> **RECORDS SHOWN**
================================

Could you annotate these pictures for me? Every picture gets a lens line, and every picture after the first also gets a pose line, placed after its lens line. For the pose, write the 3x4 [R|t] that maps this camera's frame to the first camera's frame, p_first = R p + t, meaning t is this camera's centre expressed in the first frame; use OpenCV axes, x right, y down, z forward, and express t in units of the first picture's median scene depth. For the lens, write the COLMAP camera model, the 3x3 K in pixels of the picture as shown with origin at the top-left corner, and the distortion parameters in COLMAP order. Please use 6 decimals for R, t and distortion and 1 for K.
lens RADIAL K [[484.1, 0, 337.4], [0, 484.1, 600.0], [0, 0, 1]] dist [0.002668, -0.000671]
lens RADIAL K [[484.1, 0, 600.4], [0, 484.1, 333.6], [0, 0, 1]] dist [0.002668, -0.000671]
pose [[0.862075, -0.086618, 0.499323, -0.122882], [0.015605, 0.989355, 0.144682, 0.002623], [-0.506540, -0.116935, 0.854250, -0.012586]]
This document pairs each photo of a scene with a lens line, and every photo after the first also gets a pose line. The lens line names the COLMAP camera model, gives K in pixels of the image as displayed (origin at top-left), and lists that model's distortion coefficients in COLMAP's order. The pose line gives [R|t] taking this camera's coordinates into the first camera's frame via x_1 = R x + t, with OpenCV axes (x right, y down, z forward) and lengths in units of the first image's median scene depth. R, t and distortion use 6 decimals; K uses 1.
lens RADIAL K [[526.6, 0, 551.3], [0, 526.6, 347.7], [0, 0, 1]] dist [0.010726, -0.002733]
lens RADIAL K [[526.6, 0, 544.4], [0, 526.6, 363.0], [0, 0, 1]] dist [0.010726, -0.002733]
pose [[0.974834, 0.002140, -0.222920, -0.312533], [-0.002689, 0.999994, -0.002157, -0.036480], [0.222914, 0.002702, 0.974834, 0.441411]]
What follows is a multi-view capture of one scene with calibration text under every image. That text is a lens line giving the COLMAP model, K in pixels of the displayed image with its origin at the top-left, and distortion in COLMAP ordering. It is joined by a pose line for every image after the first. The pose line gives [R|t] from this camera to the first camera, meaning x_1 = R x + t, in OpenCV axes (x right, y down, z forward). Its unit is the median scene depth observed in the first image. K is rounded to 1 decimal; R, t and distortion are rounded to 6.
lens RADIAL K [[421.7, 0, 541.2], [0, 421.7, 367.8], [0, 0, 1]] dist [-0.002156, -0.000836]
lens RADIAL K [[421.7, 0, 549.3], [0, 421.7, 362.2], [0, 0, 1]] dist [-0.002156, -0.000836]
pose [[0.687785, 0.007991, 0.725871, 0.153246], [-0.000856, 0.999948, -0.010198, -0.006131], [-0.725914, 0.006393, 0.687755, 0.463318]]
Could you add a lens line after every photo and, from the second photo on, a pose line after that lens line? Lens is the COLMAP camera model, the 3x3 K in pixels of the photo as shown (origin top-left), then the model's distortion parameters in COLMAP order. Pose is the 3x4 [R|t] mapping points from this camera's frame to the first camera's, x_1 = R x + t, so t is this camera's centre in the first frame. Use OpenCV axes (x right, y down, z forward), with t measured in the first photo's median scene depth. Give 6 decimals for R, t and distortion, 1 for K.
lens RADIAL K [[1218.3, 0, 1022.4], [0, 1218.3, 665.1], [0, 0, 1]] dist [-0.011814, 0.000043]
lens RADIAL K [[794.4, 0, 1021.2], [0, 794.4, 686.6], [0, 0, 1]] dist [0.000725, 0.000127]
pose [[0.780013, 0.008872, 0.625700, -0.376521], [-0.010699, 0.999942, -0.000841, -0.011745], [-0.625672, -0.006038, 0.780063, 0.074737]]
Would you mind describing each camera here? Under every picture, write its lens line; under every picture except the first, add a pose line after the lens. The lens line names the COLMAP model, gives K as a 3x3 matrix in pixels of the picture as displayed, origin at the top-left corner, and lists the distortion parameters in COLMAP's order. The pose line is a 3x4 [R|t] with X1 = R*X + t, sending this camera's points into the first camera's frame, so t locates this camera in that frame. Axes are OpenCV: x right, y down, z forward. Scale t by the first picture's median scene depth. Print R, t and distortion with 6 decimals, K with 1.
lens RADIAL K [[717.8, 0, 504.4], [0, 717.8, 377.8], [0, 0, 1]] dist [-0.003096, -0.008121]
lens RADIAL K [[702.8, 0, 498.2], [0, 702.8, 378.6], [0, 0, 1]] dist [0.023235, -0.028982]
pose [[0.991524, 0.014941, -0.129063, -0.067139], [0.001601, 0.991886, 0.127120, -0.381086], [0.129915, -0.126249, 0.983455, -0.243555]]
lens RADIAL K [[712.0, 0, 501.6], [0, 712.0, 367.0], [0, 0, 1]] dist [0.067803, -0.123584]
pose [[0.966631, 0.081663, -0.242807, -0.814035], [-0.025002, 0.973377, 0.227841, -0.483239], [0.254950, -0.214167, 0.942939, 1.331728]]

================================

> **WORK REQUEST**
Reproduce, word for word, everything in the records from the line containing "Could you add" down to the line containing "-0.006038, 0.780063, 0.074737]]", both of those lines included.

> **FINISHED TASK**
Could you add a lens line after every photo and, from the second photo on, a pose line after that lens line? Lens is the COLMAP camera model, the 3x3 K in pixels of the photo as shown (origin top-left), then the model's distortion parameters in COLMAP order. Pose is the 3x4 [R|t] mapping points from this camera's frame to the first camera's, x_1 = R x + t, so t is this camera's centre in the first frame. Use OpenCV axes (x right, y down, z forward), with t measured in the first photo's median scene depth. Give 6 decimals for R, t and distortion, 1 for K.
lens RADIAL K [[1218.3, 0, 1022.4], [0, 1218.3, 665.1], [0, 0, 1]] dist [-0.011814, 0.000043]
lens RADIAL K [[794.4, 0, 1021.2], [0, 794.4, 686.6], [0, 0, 1]] dist [0.000725, 0.000127]
pose [[0.780013, 0.008872, 0.625700, -0.376521], [-0.010699, 0.999942, -0.000841, -0.011745], [-0.625672, -0.006038, 0.780063, 0.074737]]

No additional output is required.